Quantum driven Neuro spatial Cognition for Multilayered Data Interpretation Using AI augmented Spatiotemporal Modelling
Author(s)
K.Nithya, P.Matheshwaran
Published Date
June 30, 2025
DOI
your-doi-here
Volume / Issue
Vol. 20 / Issue 3
Abstract
Artificial Intelligence systems face
increasing challenges in processing and
interpreting complex, high-dimensional, and
multilayered datasets that evolve across time and
space. To address this, we propose a novel
architecture called Quantum driven Neuro spatial
Cognition (QNSC), a next-generation AI
framework that integrates quantum-inspired
encoding, neuro-symbolic modeling, and
spatiotemporal learning to enhance
interpretability and decision-making in uncertain
environments.

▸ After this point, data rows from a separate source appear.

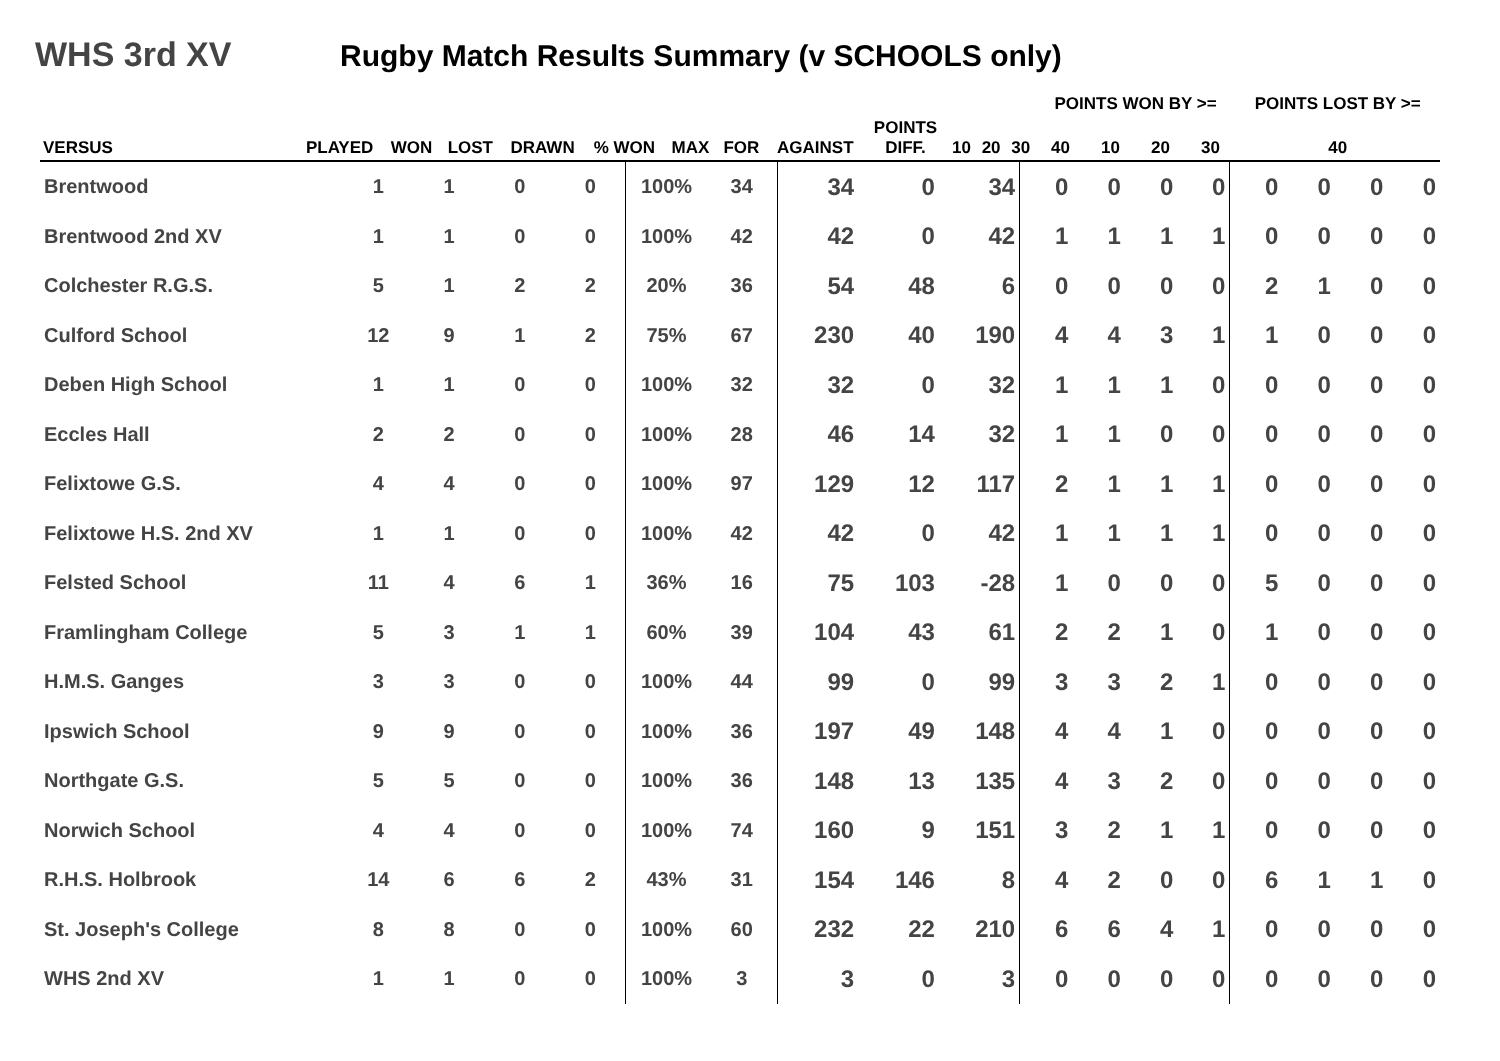WHS 3rd XV Rugby Match Results Summary (v SCHOOLS only)
| | | | | | | | | | | | | | POINTS WON BY >= | | | | POINTS LOST BY >= |
| --- | --- | --- | --- | --- | --- | --- | --- | --- | --- | --- | --- | --- | --- | --- | --- | --- | --- |
| VERSUS | PLAYED | WON | LOST | DRAWN | % WON | MAX | FOR | AGAINST | POINTS DIFF. | 10 | 20 | 30 | 40 | 10 | 20 | 30 | 40 |
| Brentwood | 1 | 1 | 0 | 0 | 100% | 34 | 34 | 0 | 34 | 0 | 0 | 0 | 0 | 0 | 0 | 0 | 0 |
| Brentwood 2nd XV | 1 | 1 | 0 | 0 | 100% | 42 | 42 | 0 | 42 | 1 | 1 | 1 | 1 | 0 | 0 | 0 | 0 |
| Colchester R.G.S. | 5 | 1 | 2 | 2 | 20% | 36 | 54 | 48 | 6 | 0 | 0 | 0 | 0 | 2 | 1 | 0 | 0 |
| Culford School | 12 | 9 | 1 | 2 | 75% | 67 | 230 | 40 | 190 | 4 | 4 | 3 | 1 | 1 | 0 | 0 | 0 |
| Deben High School | 1 | 1 | 0 | 0 | 100% | 32 | 32 | 0 | 32 | 1 | 1 | 1 | 0 | 0 | 0 | 0 | 0 |
| Eccles Hall | 2 | 2 | 0 | 0 | 100% | 28 | 46 | 14 | 32 | 1 | 1 | 0 | 0 | 0 | 0 | 0 | 0 |
| Felixtowe G.S. | 4 | 4 | 0 | 0 | 100% | 97 | 129 | 12 | 117 | 2 | 1 | 1 | 1 | 0 | 0 | 0 | 0 |
| Felixtowe H.S. 2nd XV | 1 | 1 | 0 | 0 | 100% | 42 | 42 | 0 | 42 | 1 | 1 | 1 | 1 | 0 | 0 | 0 | 0 |
| Felsted School | 11 | 4 | 6 | 1 | 36% | 16 | 75 | 103 | -28 | 1 | 0 | 0 | 0 | 5 | 0 | 0 | 0 |
| Framlingham College | 5 | 3 | 1 | 1 | 60% | 39 | 104 | 43 | 61 | 2 | 2 | 1 | 0 | 1 | 0 | 0 | 0 |
| H.M.S. Ganges | 3 | 3 | 0 | 0 | 100% | 44 | 99 | 0 | 99 | 3 | 3 | 2 | 1 | 0 | 0 | 0 | 0 |
| Ipswich School | 9 | 9 | 0 | 0 | 100% | 36 | 197 | 49 | 148 | 4 | 4 | 1 | 0 | 0 | 0 | 0 | 0 |
| Northgate G.S. | 5 | 5 | 0 | 0 | 100% | 36 | 148 | 13 | 135 | 4 | 3 | 2 | 0 | 0 | 0 | 0 | 0 |
| Norwich School | 4 | 4 | 0 | 0 | 100% | 74 | 160 | 9 | 151 | 3 | 2 | 1 | 1 | 0 | 0 | 0 | 0 |
| R.H.S. Holbrook | 14 | 6 | 6 | 2 | 43% | 31 | 154 | 146 | 8 | 4 | 2 | 0 | 0 | 6 | 1 | 1 | 0 |
| St. Joseph's College | 8 | 8 | 0 | 0 | 100% | 60 | 232 | 22 | 210 | 6 | 6 | 4 | 1 | 0 | 0 | 0 | 0 |
| WHS 2nd XV | 1 | 1 | 0 | 0 | 100% | 3 | 3 | 0 | 3 | 0 | 0 | 0 | 0 | 0 | 0 | 0 | 0 |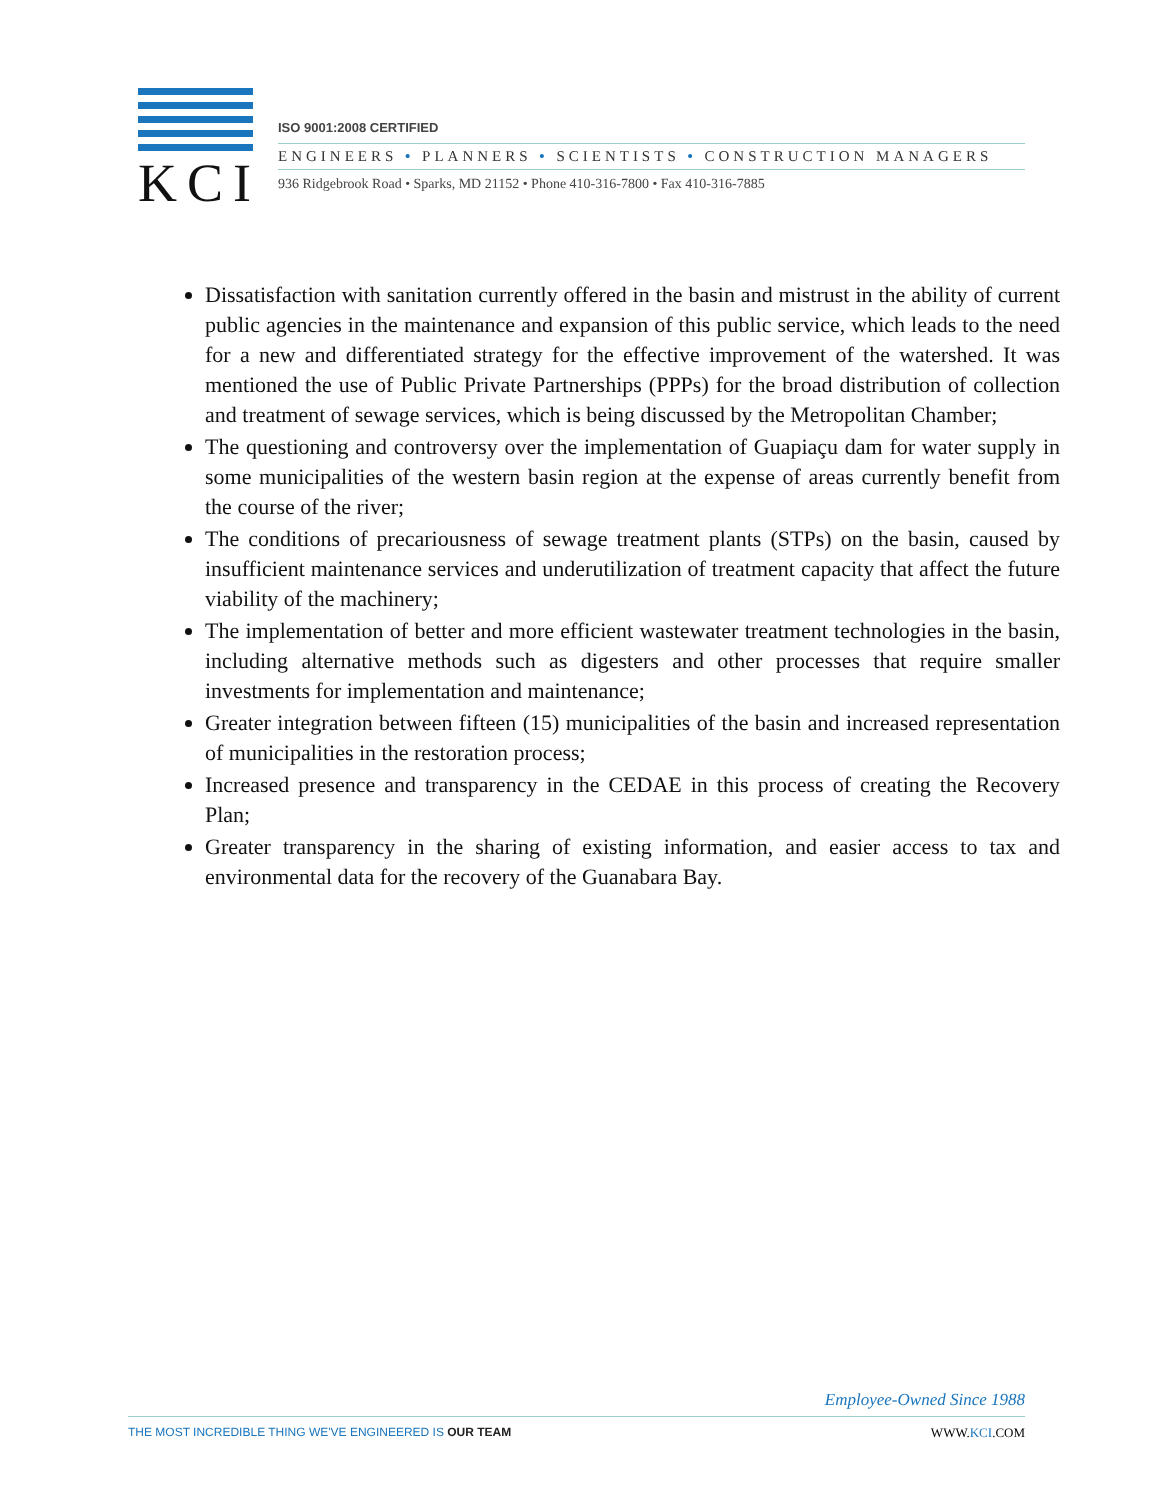KCI
ISO 9001:2008 CERTIFIED
ENGINEERS • PLANNERS • SCIENTISTS • CONSTRUCTION MANAGERS
936 Ridgebrook Road • Sparks, MD 21152 • Phone 410-316-7800 • Fax 410-316-7885
Dissatisfaction with sanitation currently offered in the basin and mistrust in the ability of current public agencies in the maintenance and expansion of this public service, which leads to the need for a new and differentiated strategy for the effective improvement of the watershed. It was mentioned the use of Public Private Partnerships (PPPs) for the broad distribution of collection and treatment of sewage services, which is being discussed by the Metropolitan Chamber;
The questioning and controversy over the implementation of Guapiaçu dam for water supply in some municipalities of the western basin region at the expense of areas currently benefit from the course of the river;
The conditions of precariousness of sewage treatment plants (STPs) on the basin, caused by insufficient maintenance services and underutilization of treatment capacity that affect the future viability of the machinery;
The implementation of better and more efficient wastewater treatment technologies in the basin, including alternative methods such as digesters and other processes that require smaller investments for implementation and maintenance;
Greater integration between fifteen (15) municipalities of the basin and increased representation of municipalities in the restoration process;
Increased presence and transparency in the CEDAE in this process of creating the Recovery Plan;
Greater transparency in the sharing of existing information, and easier access to tax and environmental data for the recovery of the Guanabara Bay.
Employee-Owned Since 1988
THE MOST INCREDIBLE THING WE'VE ENGINEERED IS OUR TEAM WWW.KCI.COM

Unlike conventional deep neural
networks and transformers, QNSC utilizes
entangled memory layers and phase-shifted signal
processors, enabling dynamic memory reallocation
and long-term pattern recognition across
spatiotemporal sequences. The system
incorporates a quantum attention modulation
layer (QAML) that improves computational
efficiency by 26% while preserving data fidelity.
Extensive experiments were conducted on three
real-world datasets: geospatial climate sequences,
multimodal medical imaging, and industrial sensor
streams. QNSC demonstrated a significant
performance gain, achieving 94.6% prediction
accuracy in event detection, a 32.5% increase in
spatial-temporal coherence, and a 28.1% reduction
in false positives when compared to state-of-the-art
transformer-based models. In addition, the model
achieved a training convergence speed-up of 2.3×
and demonstrated robust generalization under
adversarial noise injections and missing data
scenarios. QNSC also produced interpretable
output maps that visually localized decisioninfluencing zones with 87% relevance alignment,
making it suitable for critical domains such as
healthcare, disaster prediction, and autonomous
systems.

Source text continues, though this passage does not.